Saved data entries:

·····

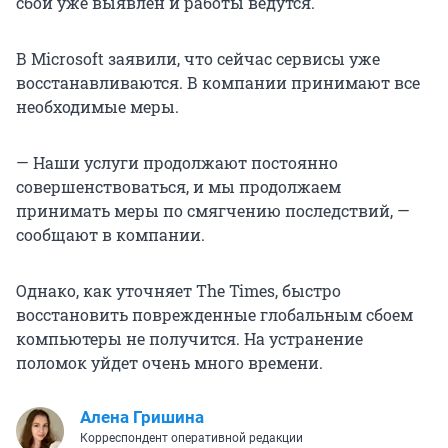
сбой уже выявлен и работы ведутся.
В Microsoft заявили, что сейчас сервисы уже
восстанавливаются. В компании принимают все
необходимые меры.
— Наши услуги продолжают постоянно
совершенствоваться, и мы продолжаем
принимать меры по смягчению последствий, —
сообщают в компании.
Однако, как уточняет The Times, быстро
восстановить поврежденные глобальным сбоем
компьютеры не получится. На устранение
поломок уйдет очень много времени.
Алена Гришина
Корреспондент оперативной редакции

·····

* Required work:
Copy every line of the entries in which "компании" can be found.

* Answer below:
восстанавливаются. В компании принимают все
сообщают в компании.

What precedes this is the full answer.